Memang, itulah kepercayaan. Namun, apakah ini membuat kita
terlena, larut memaknai agama sebatas betapa benarnya keyakinan kita dan betapa
salahnya keyakinan yang berbeda? Bukankah di mata orang dengan keyakinan
berbeda, keyakinan kita lah yang salah dan mereka lah yang benar?
Mengapa kita menggunakan fakta mayoritas kita untuk
mendiskriminasi mereka dan merebut hak mereka? Mengapa kita tidak bisa menerima
perbedaan ini dan menjadikan agama urusan paling pribadi antara individu dengan
Tuhan, tanpa perlu memperdebatkannya, tanpa perlu menyakiti orang lain?
Memang tidak pantas untuk membanding-bandingkan Indonesia dengan
Amerika. Masing-masing punya catatan baik dan buruk tentang toleransi beragama.
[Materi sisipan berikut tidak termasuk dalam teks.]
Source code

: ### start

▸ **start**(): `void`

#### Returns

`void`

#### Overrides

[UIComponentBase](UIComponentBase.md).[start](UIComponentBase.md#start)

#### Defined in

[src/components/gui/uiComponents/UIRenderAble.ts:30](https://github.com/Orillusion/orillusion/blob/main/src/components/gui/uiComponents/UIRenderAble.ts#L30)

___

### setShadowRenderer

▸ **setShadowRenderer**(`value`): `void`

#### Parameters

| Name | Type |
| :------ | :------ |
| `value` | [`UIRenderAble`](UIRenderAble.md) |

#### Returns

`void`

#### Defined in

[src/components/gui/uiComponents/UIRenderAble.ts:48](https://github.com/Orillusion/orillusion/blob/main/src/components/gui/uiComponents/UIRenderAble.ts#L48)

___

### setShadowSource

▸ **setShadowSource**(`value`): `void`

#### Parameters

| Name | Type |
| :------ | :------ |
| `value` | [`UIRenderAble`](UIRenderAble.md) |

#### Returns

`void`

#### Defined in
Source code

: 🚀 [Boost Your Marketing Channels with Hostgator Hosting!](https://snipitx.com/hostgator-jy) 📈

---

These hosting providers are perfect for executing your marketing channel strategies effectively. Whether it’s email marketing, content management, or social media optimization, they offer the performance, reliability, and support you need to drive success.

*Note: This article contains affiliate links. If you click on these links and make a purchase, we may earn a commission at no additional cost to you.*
Apalagi saya baru tinggal setahun di sini. Masih sangat banyak hal yang belum
saya lihat, tempat yang belum saya kunjungi.
Namun, sebagai orang yang tumbuh di tanah air dengan stigma betapa
kejamnya Amerika memperlakukan orang-orang beragama minoritas, betapa Amerika
kerap dituding akan akal busuk dan kekafirannya, saya merasa perlu untuk
menyampaikan bahwa apa yang saya lihat dan rasakan selama ini di Amerika,
justru sebaliknya, toleransi lah yang ada, tepa selira lah yang terasa.
Menjadi pemeluk agama minoritas, bukan berarti menjadi alasan
untuk tidak dihargai. Mayoritas bukan berarti berkuasa untuk menindas.
Ironis, ini bukan terjadi di sebuah negara di jantung
khatulistiwa, yang menjadikan agama sebagai akar hidupnya. Ini justru terjadi
di sebuah negara yang seakan agama dibungkam tapi sebenarnya dimerdekakan, di
sebuah negara yang moralnya kerap dipandang sebelah mata, di sebuah negara yang
seakan hidup tanpa agama.
P.S. Terima kasih kepada Nia Iman-Santoso, Indah Tandra, Heru
Hendarto dan berbagai pihak yang tidak bisa disebut satu-persatu, atas bantuan
dan kontribusinya yang luar biasa untuk tulisan ini.